Posted by ballightning on April 3, 2009

Will Wright shared some of his secrets about Spore and the incorporation of the community in game design at the Web 2.0 Expo in San Francisco today in conversation with Federated Media chief executive John Battelle


A game designer at Electronic Arts, Wright has created some of the best selling games of all time, including The Sims franchise, which has sold more than 100 million copies. He shared some of his secrets about the process — and how to incorporate users into game design — at the  in San Francisco today in conversation with Federated Media chief executive John Battelle.

Wright acknowledged that his latest game, Spore, wasn’t the blockbuster it was expected to be. Spore is a mult-dimensional game where you could start life as a single-cell animal, evolve into a creature, grow into a tribe and planet-wide civilization, and then take over the universe. Many people expected Spore to be one of the best-selling games of all time, given Wright’s track record, huge publicity that included a cover story on Wired magazine, and Wright’s seven-year journey to complete the game. .

But the game has sold in the low millions and it isn’t clear whether it will have any of the traction that The Sims did. (A new version, The Sims 3, will launch in June, more than nine years after the first game debuted.)

Wright said that hardcore gamers were disappointed with the lack of depth. But Wright said EA had designed the game to be akin to a toy, which is very accessible to a broader market of consumers but is really only appealing if it taps into as the player’s own imagination. The game includes sophisticated tools for creating characters, so much so that the fun part of the game is playing God. On that front, Wright believes the game was successful. Spore players have created more than 100 million creatures, objects, and vehicles which they share with the universe of Spore players.

To keep Spore interest high, EA is taking the assets and plans to build new Spore experiences. Lucy Bradshaw, who heads the Maxis studio that made Spore within EA, said that the community feedback changed the company’s plans for sequels to Spore. EA has several Spore spin-offs coming and it is releasing an applications programming interface to access the user-generated Spore content so that others can build applications around the database.

Spore the game is one instance of that data set,” Wright said. “The data set is the valuable part. I don’t want to be all-controlling on this data set. I want it to be the nexus of the community.”

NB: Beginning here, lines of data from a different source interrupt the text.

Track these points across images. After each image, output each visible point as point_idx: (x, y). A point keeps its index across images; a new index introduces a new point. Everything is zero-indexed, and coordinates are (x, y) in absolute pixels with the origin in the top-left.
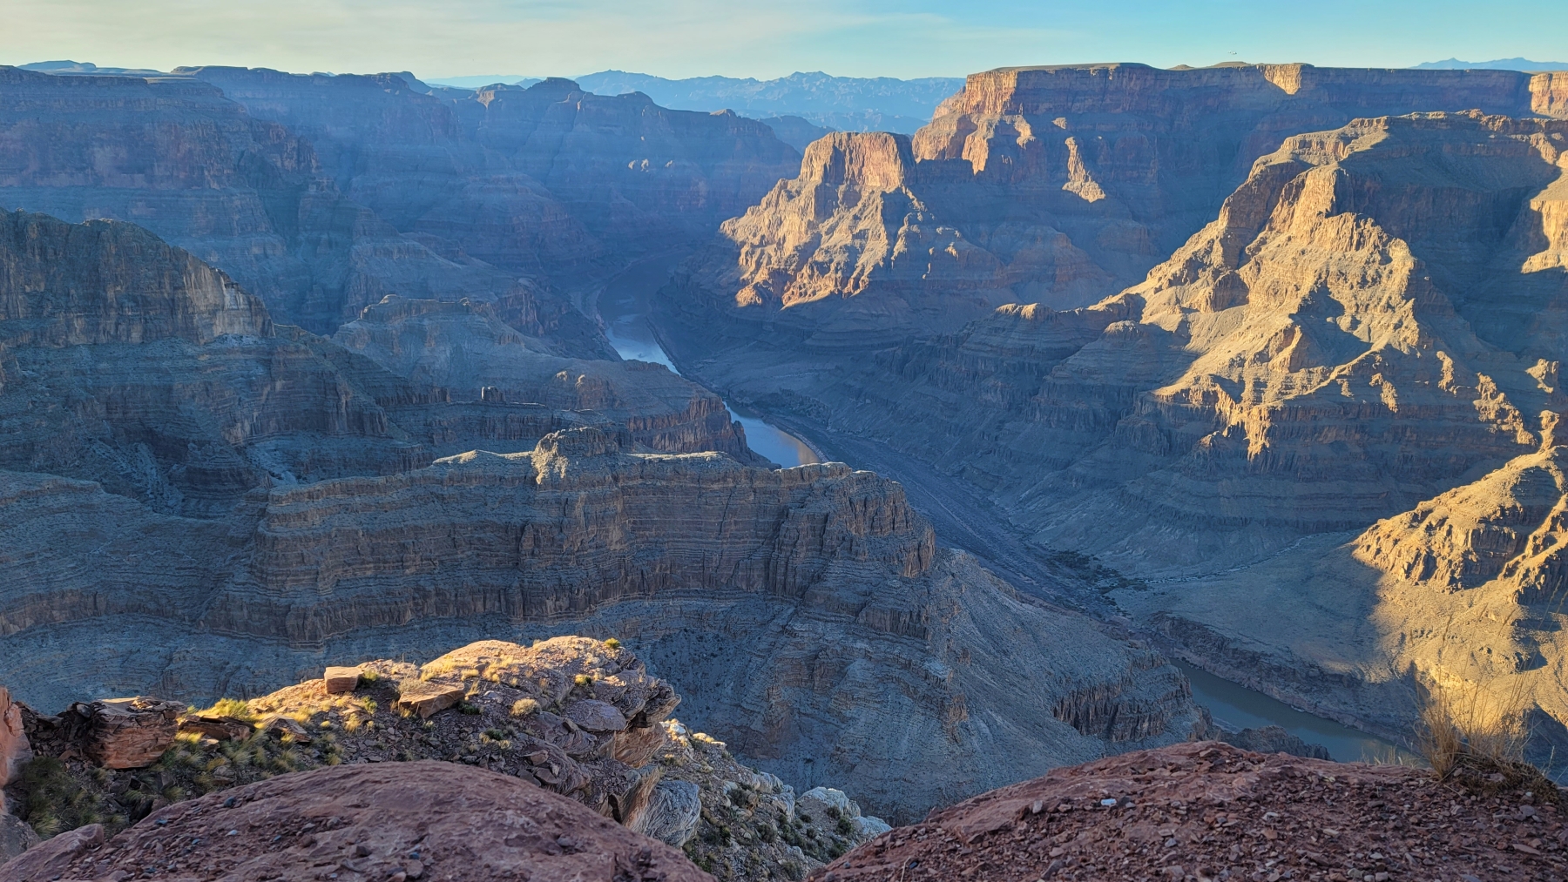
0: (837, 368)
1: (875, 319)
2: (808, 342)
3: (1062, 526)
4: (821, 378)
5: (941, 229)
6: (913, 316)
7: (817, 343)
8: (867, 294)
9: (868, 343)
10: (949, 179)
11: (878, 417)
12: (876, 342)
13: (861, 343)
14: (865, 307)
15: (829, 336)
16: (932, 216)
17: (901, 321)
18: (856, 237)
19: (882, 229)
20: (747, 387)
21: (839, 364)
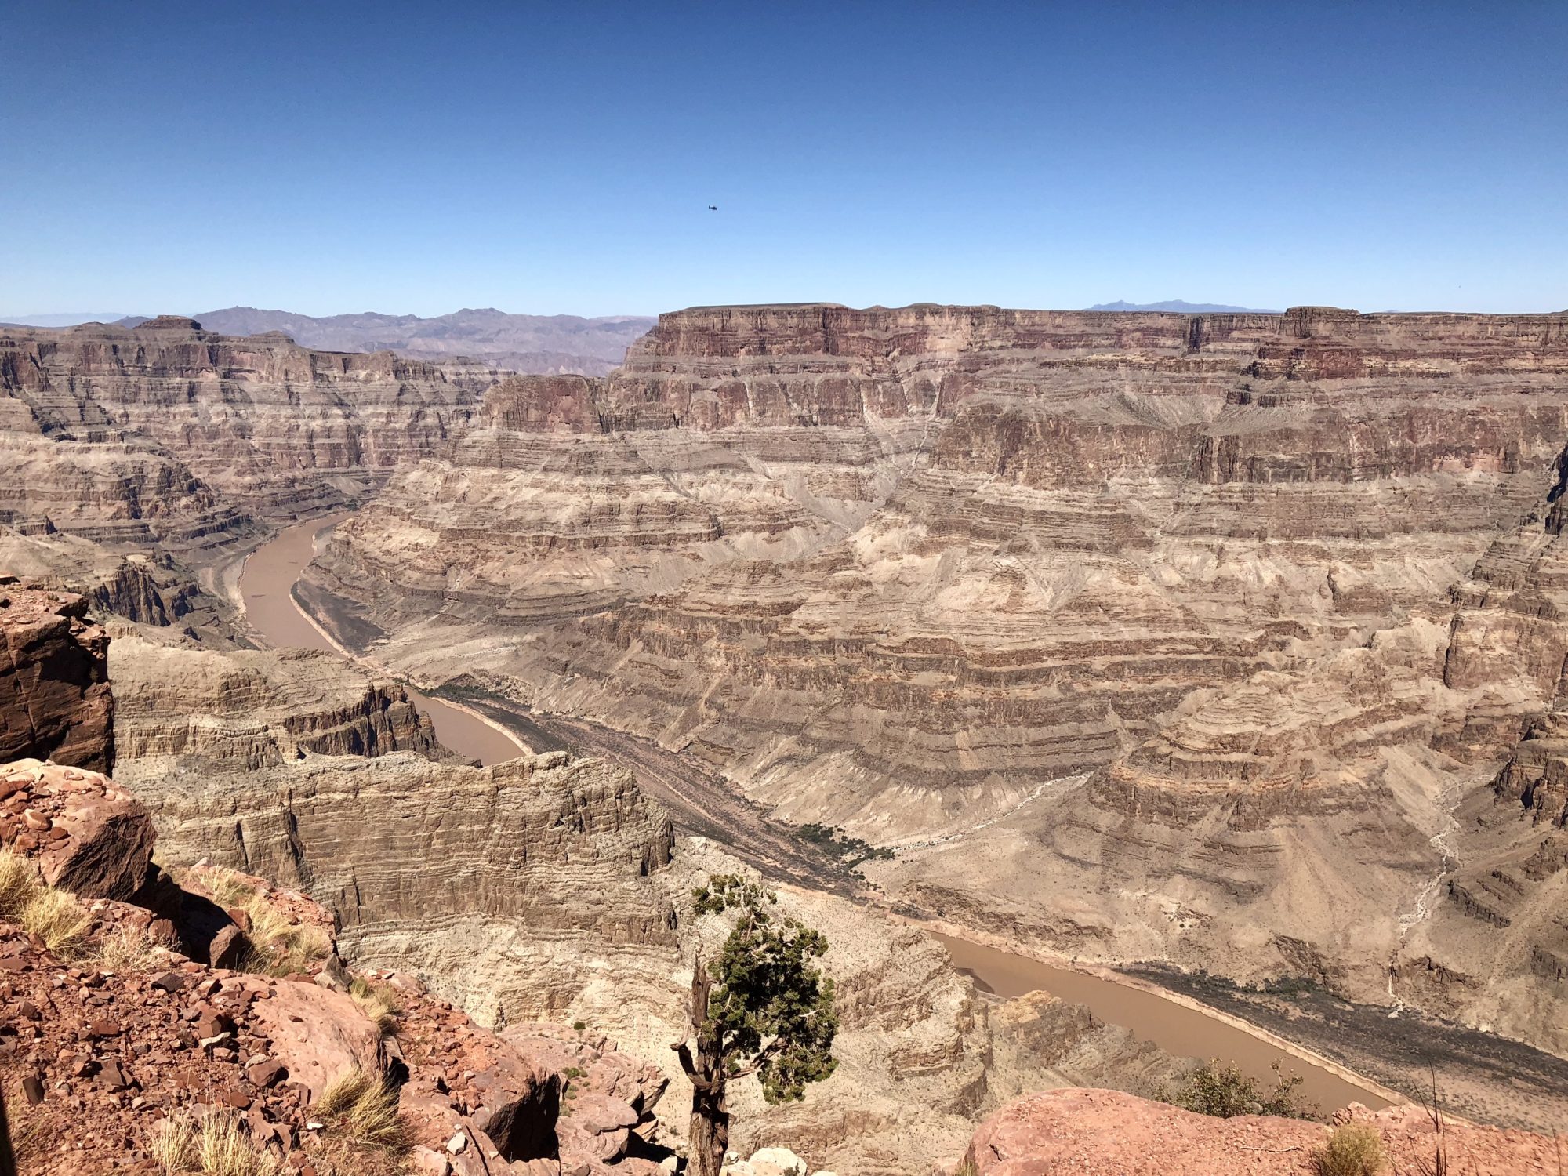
1: (577, 581)
3: (802, 798)
4: (520, 653)
5: (645, 479)
6: (621, 576)
7: (512, 613)
8: (568, 554)
9: (572, 609)
10: (649, 425)
11: (590, 692)
12: (581, 607)
13: (564, 609)
14: (565, 568)
15: (526, 604)
16: (631, 466)
17: (609, 583)
18: (550, 490)
19: (579, 480)
20: (429, 670)
21: (541, 634)
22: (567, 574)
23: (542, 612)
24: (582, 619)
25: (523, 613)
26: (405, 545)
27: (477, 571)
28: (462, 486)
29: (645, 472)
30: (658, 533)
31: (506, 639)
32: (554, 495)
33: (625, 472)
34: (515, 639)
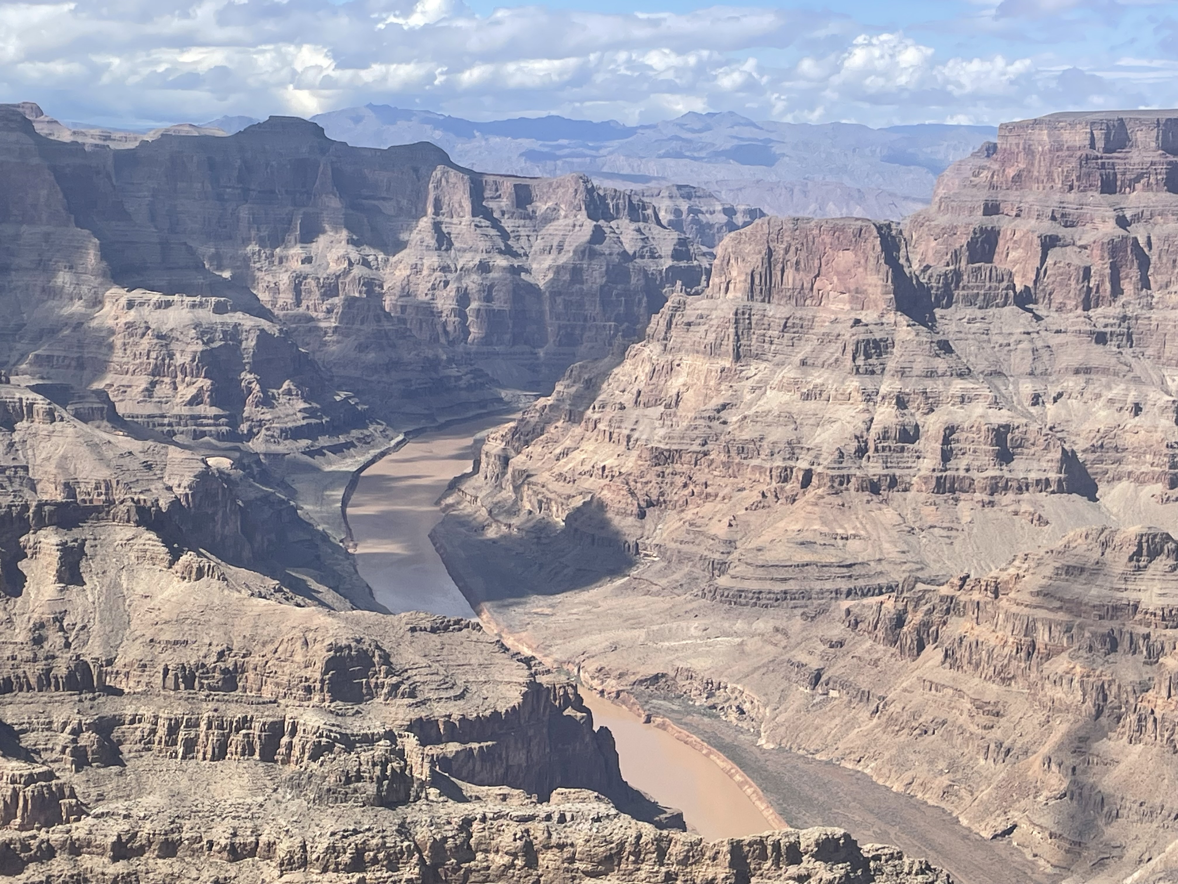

In that sense, Battelle noted, Wright’s beliefs about game design are consistent with the idea of Web 2.0, where users drive the content. Wright also acknowledged that EA was forced to listen to the community regarding its “corporate decision” to include digital rights management (DRM) on Spore, which limited how many times a user could install the game on computers. He said EA was surprised by the outcry from angry users (who faced problems such as unsuccessful installs that used up their installation limits). EA has since rescinded the DRM by issuing a patch that essentially removes it.